## WORK TO BE COMPLETED
From the line below containing "Table 1. Average" to the final line, print each line exactly as written. No pictures belong in the copy.

## SOURCE DATA
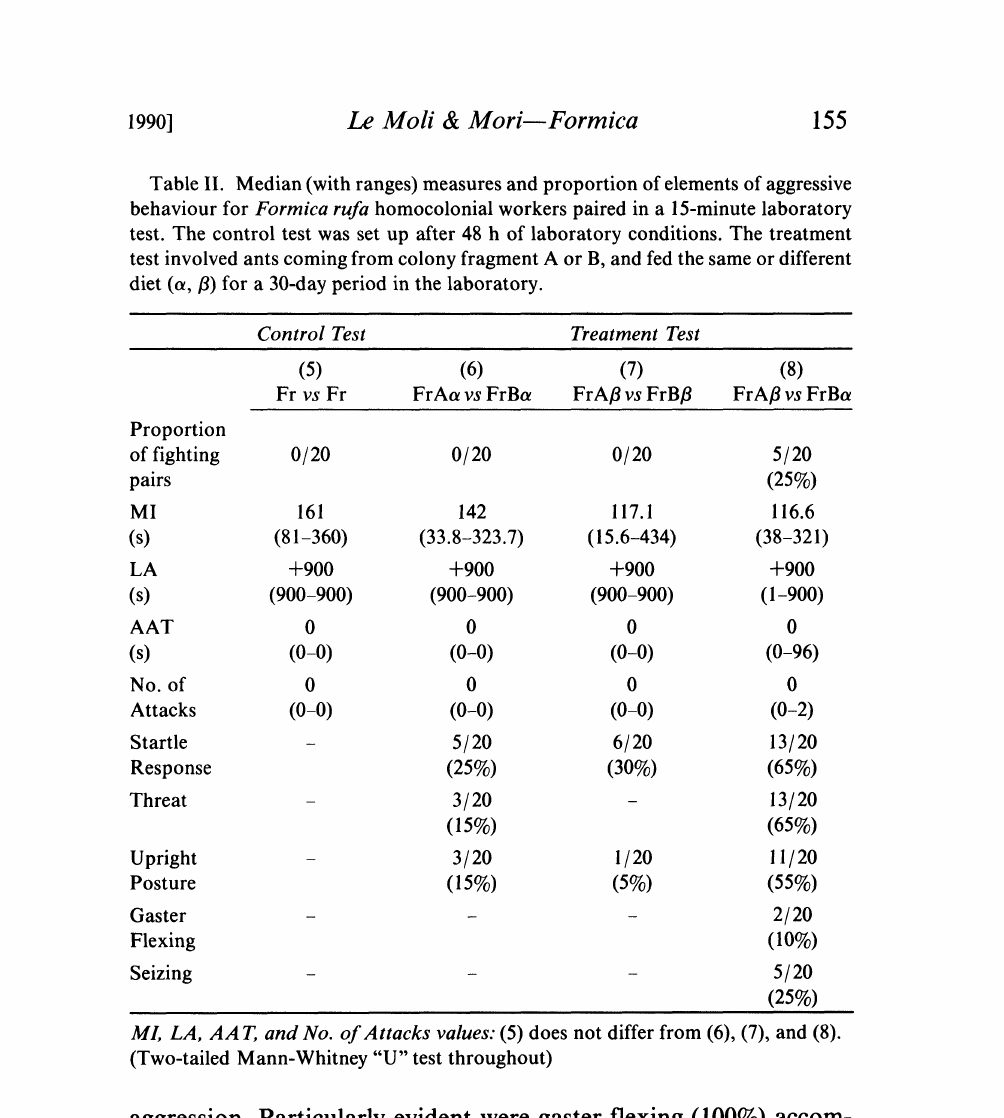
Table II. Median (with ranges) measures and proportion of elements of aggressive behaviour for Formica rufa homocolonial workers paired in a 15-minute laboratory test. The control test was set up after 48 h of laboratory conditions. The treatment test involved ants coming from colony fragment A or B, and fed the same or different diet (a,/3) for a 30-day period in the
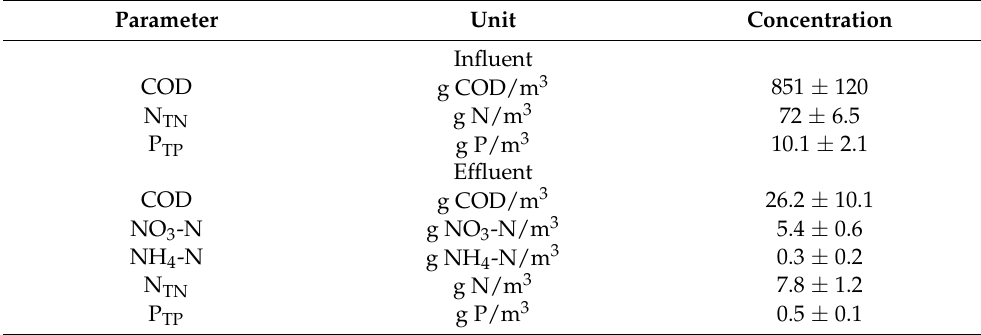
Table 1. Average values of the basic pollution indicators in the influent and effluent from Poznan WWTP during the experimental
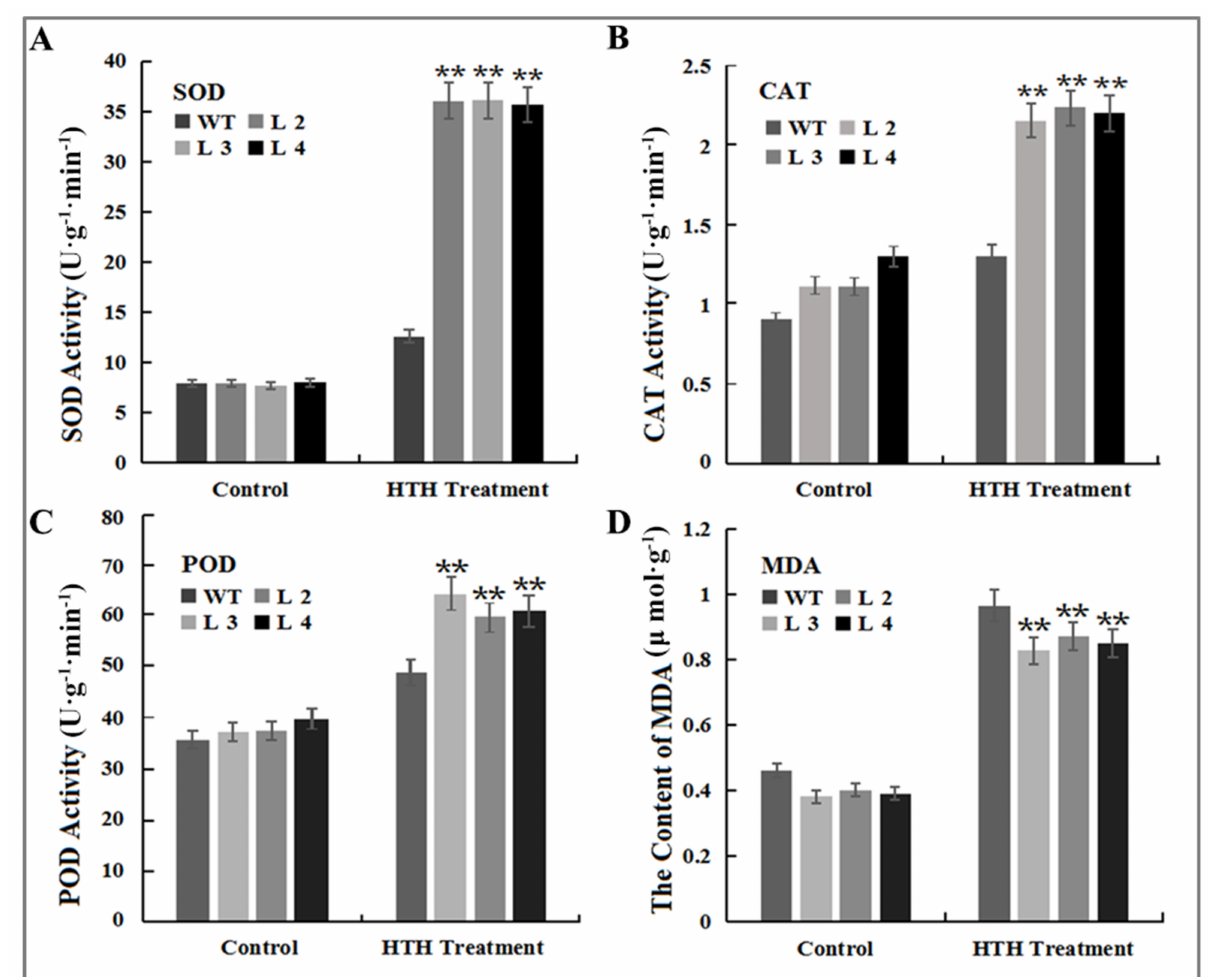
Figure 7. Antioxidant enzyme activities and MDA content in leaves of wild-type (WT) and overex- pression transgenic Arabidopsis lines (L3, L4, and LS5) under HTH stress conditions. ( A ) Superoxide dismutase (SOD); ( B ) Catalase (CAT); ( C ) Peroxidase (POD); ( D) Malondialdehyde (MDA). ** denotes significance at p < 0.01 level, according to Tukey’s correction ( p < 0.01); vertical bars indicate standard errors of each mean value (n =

## EXERCISE RESPONSE
Table 1. Average values of the basic pollution indicators in the influent and effluent from Poznan WWTP during the experimental
Figure 7. Antioxidant enzyme activities and MDA content in leaves of wild-type (WT) and overex- pression transgenic Arabidopsis lines (L3, L4, and LS5) under HTH stress conditions. ( A ) Superoxide dismutase (SOD); ( B ) Catalase (CAT); ( C ) Peroxidase (POD); ( D) Malondialdehyde (MDA). ** denotes significance at p < 0.01 level, according to Tukey’s correction ( p < 0.01); vertical bars indicate standard errors of each mean value (n =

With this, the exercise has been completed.